Catholic primary school in Waterloo, Canada

== Overview ==

St. Luke Elementary School is a Catholic primary school in the Eastbridge neighbourhood of Waterloo, Ontario, Canada. The school is located at 550 Chesapeake Drive and instructs students from Junior Kindergarten (JK) to the Eighth grade.

== History ==

St. Luke opened in 2001 due to a growth in the region, as a part of the Waterloo Catholic District School Board. It is one of the feeder schools for St. David Catholic Secondary School, although students may choose to enroll in other secondary schools. It was originally designed for 400 students, but the plan was extended to accommodate 550 students. However there were some delays during construction due to strikes from Waterloo North Hydro.

== Religious Influence ==

The school is named after Luke the Evangelist, the patron saint of artists, physicians, surgeons, students and butchers, and the author of the Gospel according to Luke. The school's motto is: "Rooted in the Love of Christ", which reflects its Christian values.

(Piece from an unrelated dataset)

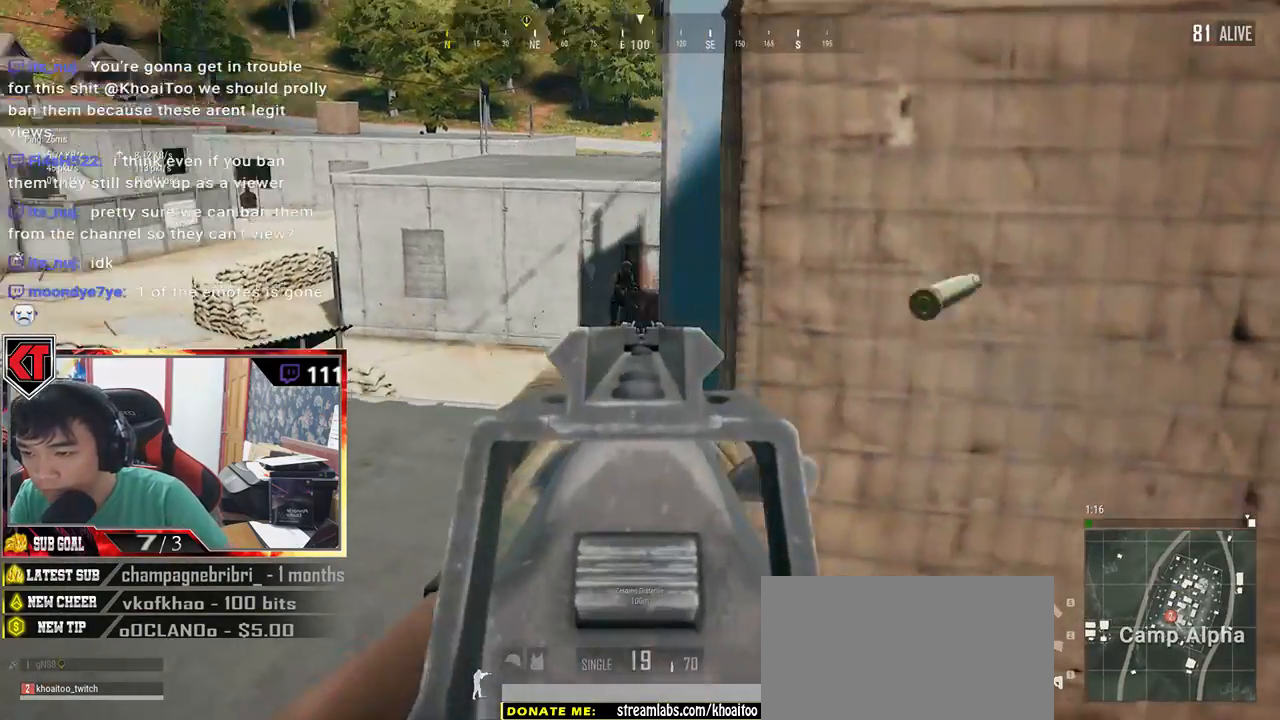
{"keys": ["a"], "mouse": ["left"], "events": [[17, "mouse_left", "down"], [83, "mouse_left", "up"], [167, "mouse_left", "down"], [250, "mouse_left", "up"], [317, "mouse_left", "down"], [417, "mouse_left", "up"], [450, "mouse_left", "down"]]}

The local Parish for the school is St. Agnes Parish, which supports the school's Sacramental programs.

== Childcare ==

While not affiliated with St. Luke School, RisingOaks Early Learning provides childcare from 6:30 a.m. - 6:00 p.m. and from ages 18 months to 12 years old.

== Sports ==

The school's sports teams are known as the "St. Luke Lightning".